**WHAT YOU NEED TO DO**
Collect every line below that contains the word "Bogotá".

Saved entries:
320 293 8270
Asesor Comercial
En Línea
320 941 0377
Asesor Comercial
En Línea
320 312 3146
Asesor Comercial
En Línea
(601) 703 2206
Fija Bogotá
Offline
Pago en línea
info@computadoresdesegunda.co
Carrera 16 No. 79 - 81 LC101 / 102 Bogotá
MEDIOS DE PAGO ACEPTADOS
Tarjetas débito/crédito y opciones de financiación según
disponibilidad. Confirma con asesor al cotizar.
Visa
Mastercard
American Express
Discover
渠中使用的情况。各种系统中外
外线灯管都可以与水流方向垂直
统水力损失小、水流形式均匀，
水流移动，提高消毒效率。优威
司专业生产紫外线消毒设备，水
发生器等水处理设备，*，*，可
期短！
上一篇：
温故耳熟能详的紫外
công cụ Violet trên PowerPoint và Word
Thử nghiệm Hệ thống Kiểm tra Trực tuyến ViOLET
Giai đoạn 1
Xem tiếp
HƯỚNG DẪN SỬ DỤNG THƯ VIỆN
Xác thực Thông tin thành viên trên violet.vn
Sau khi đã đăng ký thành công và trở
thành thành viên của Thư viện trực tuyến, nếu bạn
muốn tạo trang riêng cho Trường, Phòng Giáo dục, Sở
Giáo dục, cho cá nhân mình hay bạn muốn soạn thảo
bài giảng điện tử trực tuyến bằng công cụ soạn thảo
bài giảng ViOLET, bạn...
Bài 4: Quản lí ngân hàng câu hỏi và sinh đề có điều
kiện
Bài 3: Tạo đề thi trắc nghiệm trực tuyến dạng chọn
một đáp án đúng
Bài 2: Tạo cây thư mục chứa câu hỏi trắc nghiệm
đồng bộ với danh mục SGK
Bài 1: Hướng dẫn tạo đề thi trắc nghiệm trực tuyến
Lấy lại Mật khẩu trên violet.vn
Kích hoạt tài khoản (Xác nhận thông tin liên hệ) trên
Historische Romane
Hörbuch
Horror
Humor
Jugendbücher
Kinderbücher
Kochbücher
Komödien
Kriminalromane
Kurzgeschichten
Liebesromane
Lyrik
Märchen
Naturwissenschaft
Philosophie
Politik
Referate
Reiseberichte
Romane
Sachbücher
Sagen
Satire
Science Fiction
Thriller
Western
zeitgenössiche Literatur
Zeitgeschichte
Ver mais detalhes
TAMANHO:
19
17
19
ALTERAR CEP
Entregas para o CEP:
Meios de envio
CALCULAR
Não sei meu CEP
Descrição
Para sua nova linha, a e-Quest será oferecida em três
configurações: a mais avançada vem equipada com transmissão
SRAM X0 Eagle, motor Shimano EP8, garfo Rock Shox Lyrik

**ANSWER SPACE**
Fija Bogotá
Carrera 16 No. 79 - 81 LC101 / 102 Bogotá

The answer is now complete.